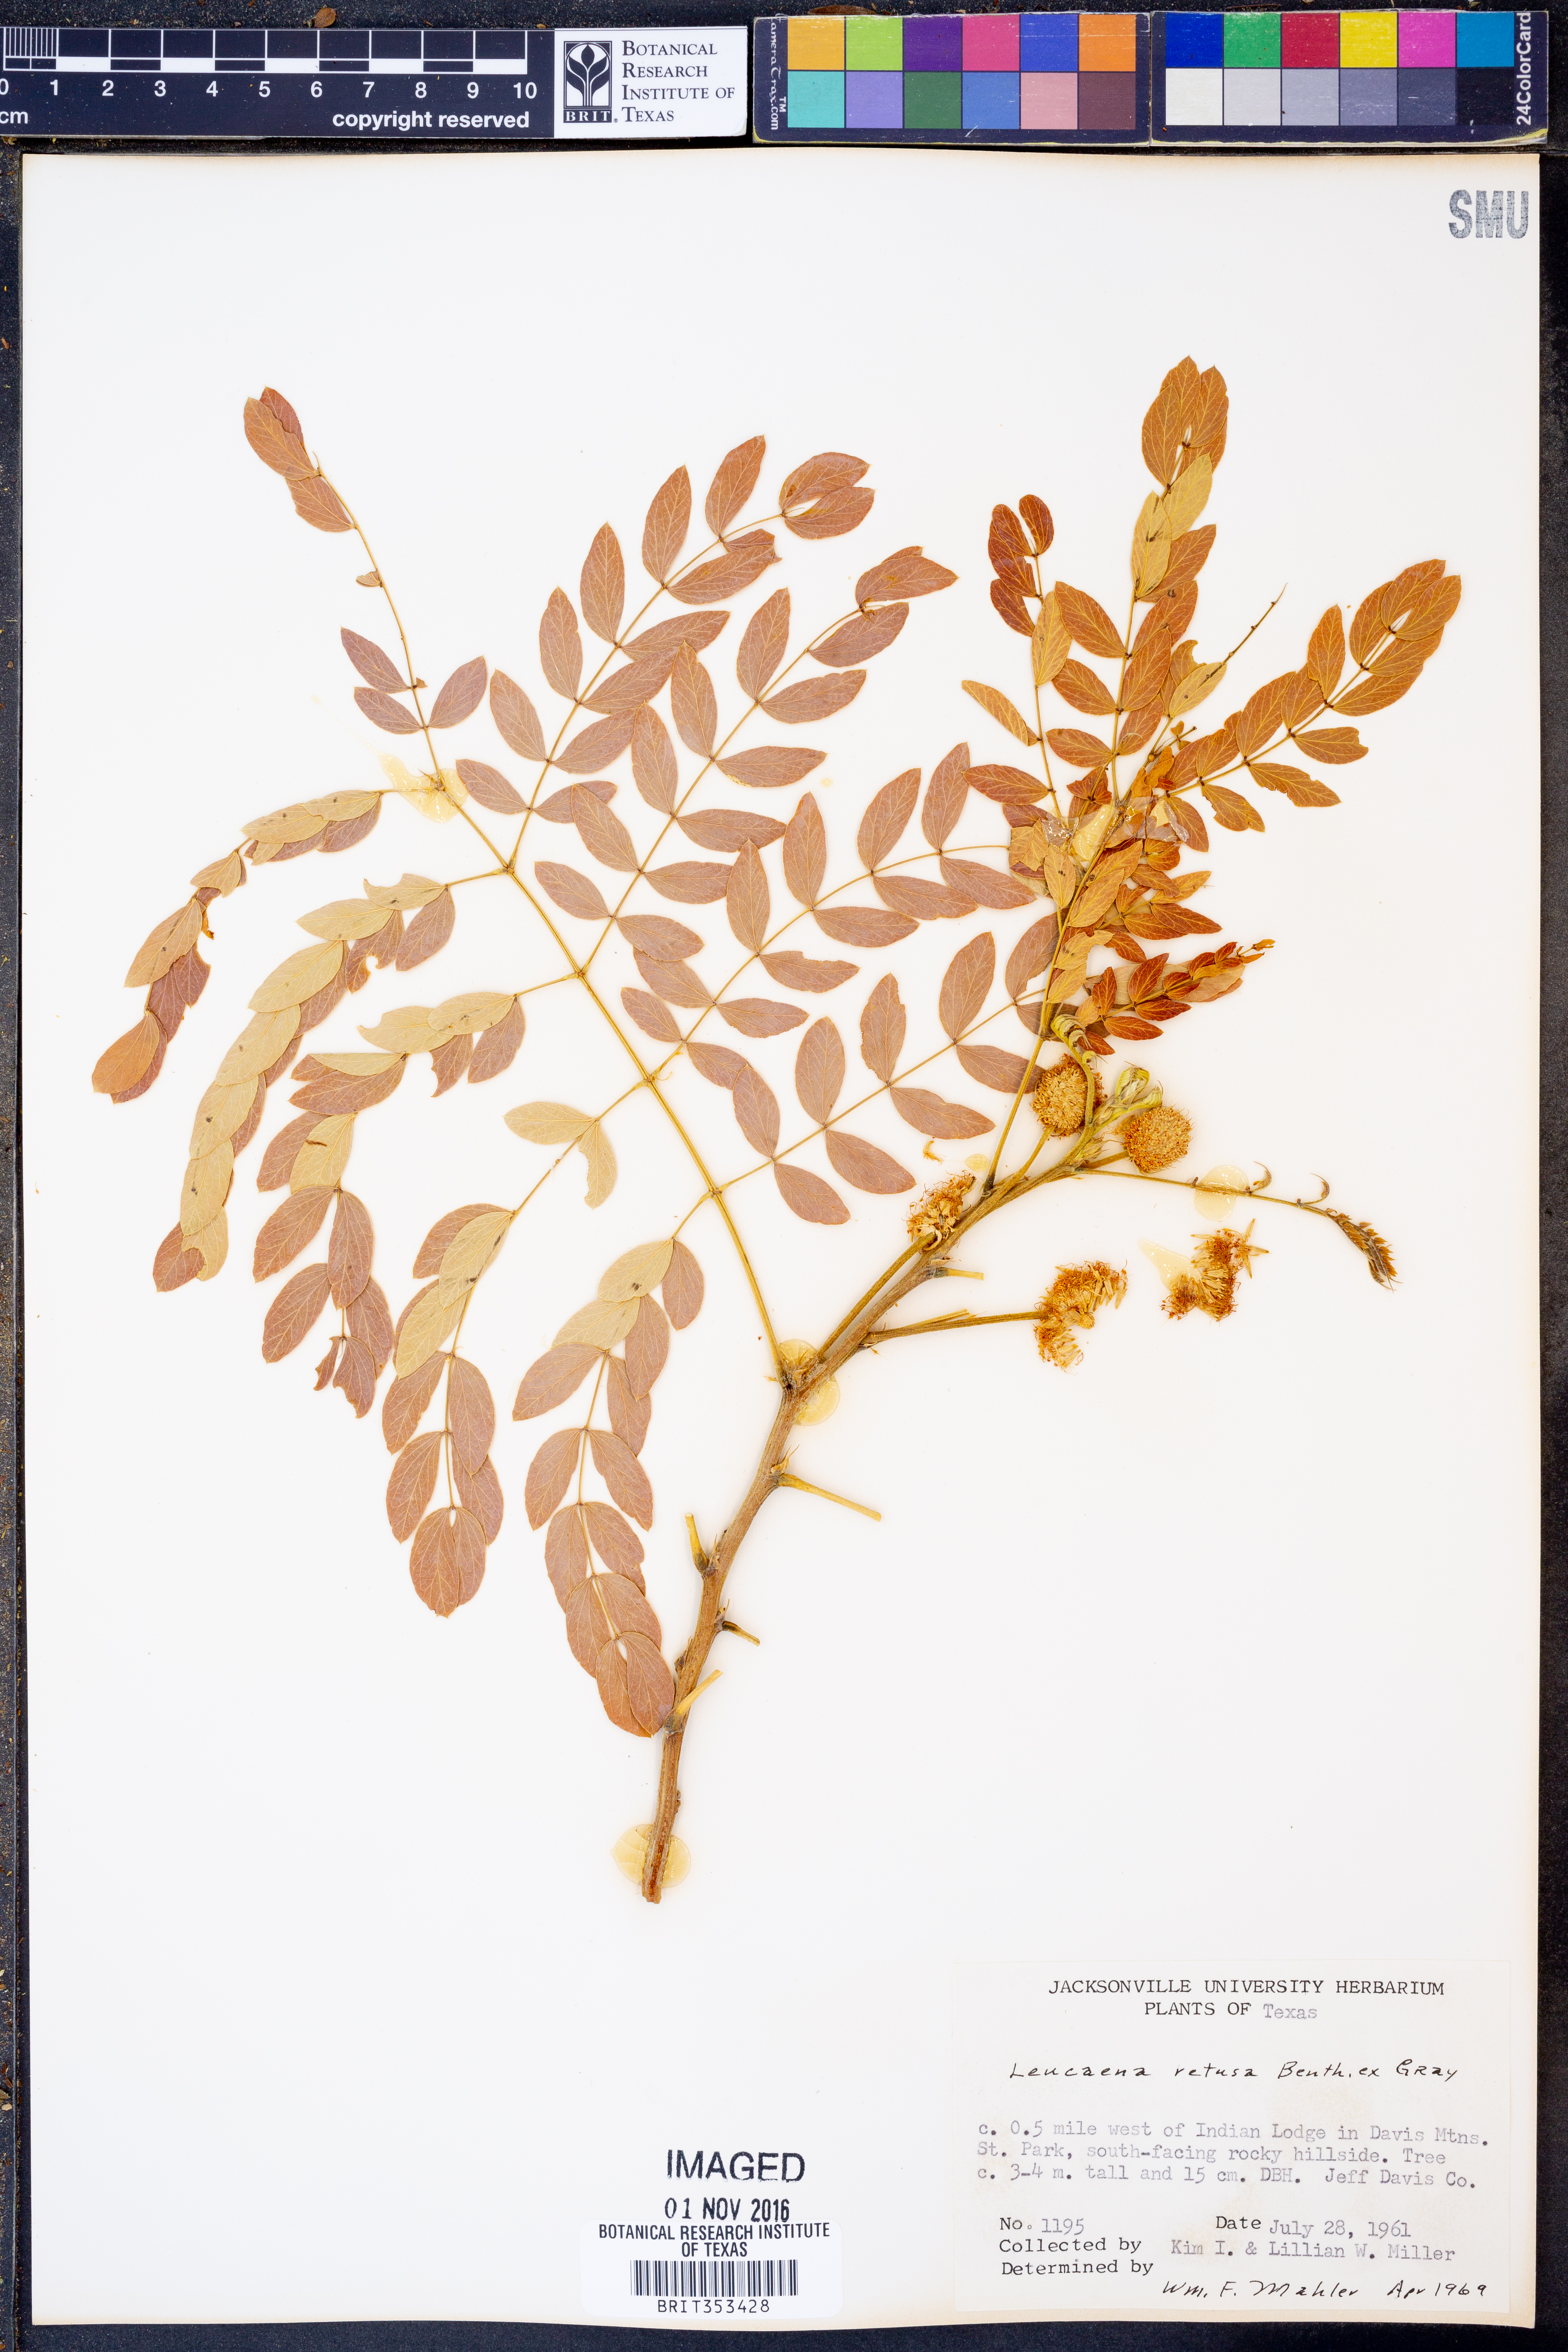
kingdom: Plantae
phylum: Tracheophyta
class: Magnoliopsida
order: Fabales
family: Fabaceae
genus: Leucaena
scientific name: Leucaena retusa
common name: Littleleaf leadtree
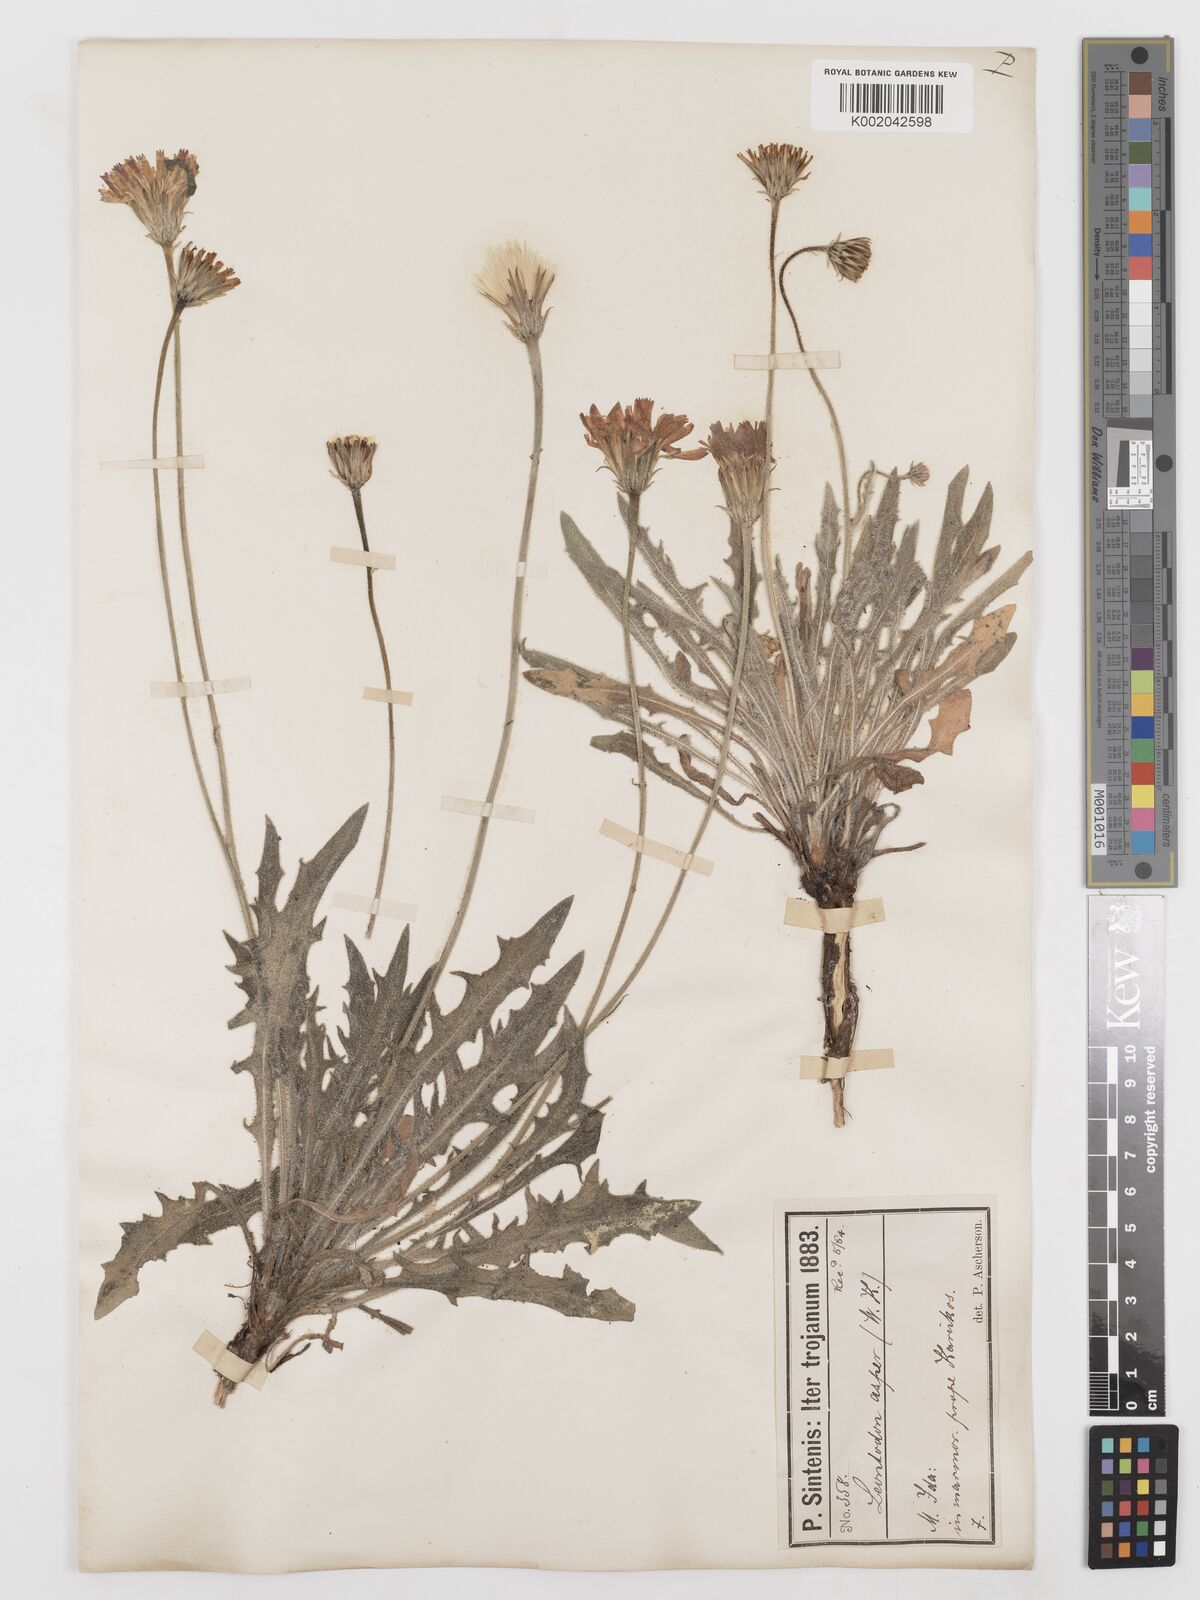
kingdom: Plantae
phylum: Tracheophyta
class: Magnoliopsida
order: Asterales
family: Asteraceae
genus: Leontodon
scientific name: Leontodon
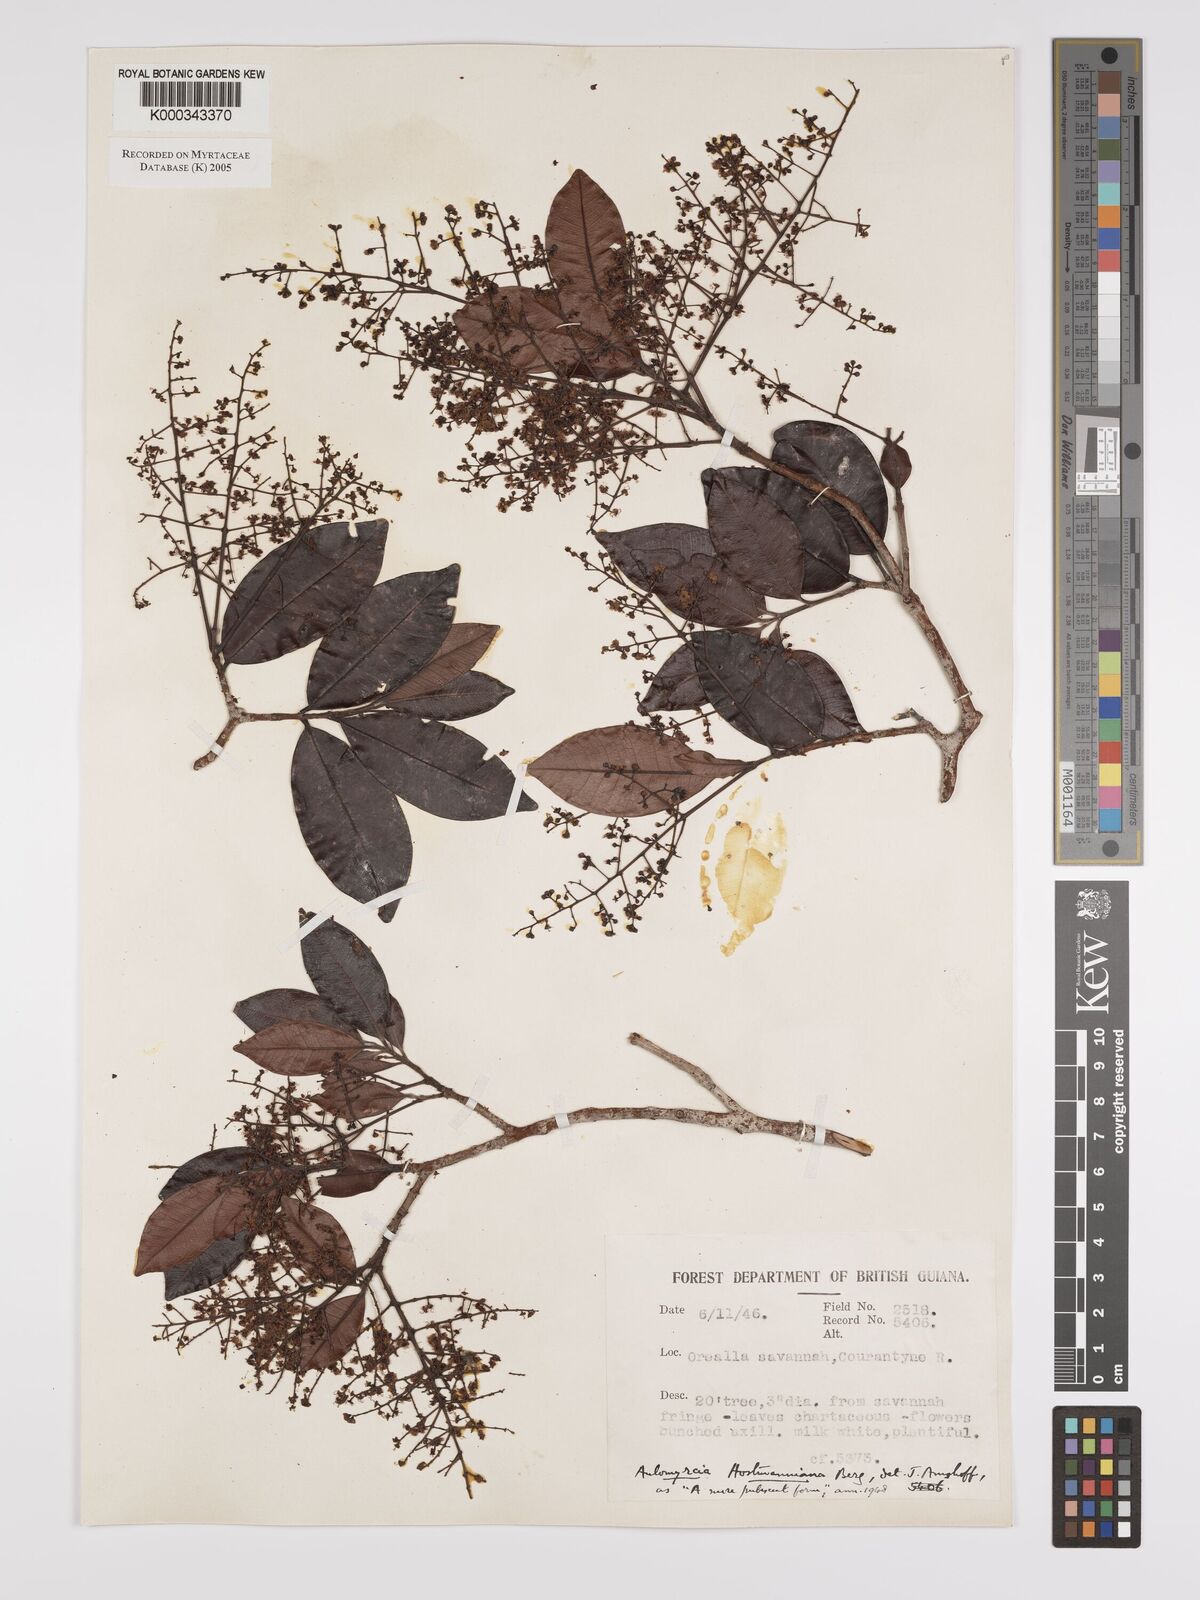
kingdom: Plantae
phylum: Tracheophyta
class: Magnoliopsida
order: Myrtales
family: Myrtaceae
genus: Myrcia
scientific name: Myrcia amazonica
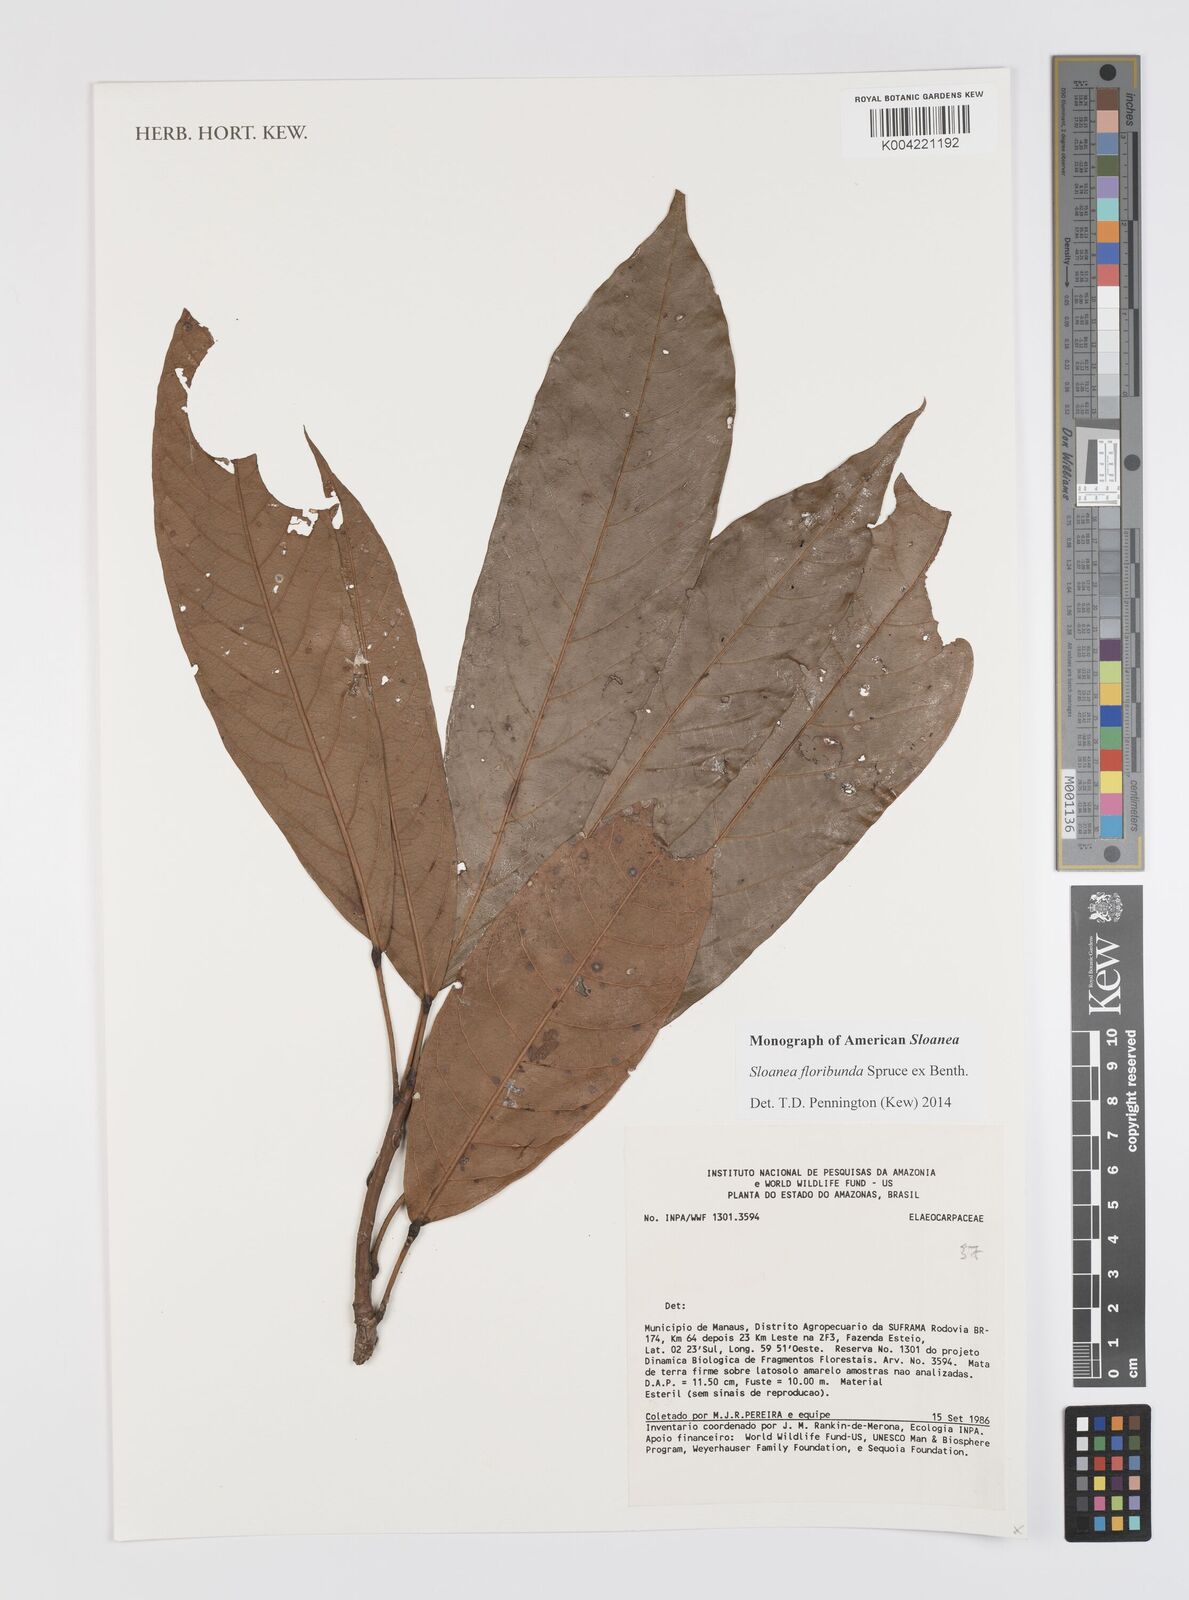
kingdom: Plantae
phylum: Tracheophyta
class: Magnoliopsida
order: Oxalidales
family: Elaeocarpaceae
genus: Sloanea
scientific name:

▶ **Description of the task**
Reproduce all of the lines above word for word, omitting the pictures from your answer.

▶ **Response for this exercise**
kingdom: Plantae
phylum: Tracheophyta
class: Magnoliopsida
order: Fabales
family: Fabaceae
genus: Leucaena
scientific name: Leucaena retusa
common name: Littleleaf leadtree
kingdom: Plantae
phylum: Tracheophyta
class: Magnoliopsida
order: Asterales
family: Asteraceae
genus: Leontodon
scientific name: Leontodon
kingdom: Plantae
phylum: Tracheophyta
class: Magnoliopsida
order: Myrtales
family: Myrtaceae
genus: Myrcia
scientific name: Myrcia amazonica
kingdom: Plantae
phylum: Tracheophyta
class: Magnoliopsida
order: Oxalidales
family: Elaeocarpaceae
genus: Sloanea
scientific name:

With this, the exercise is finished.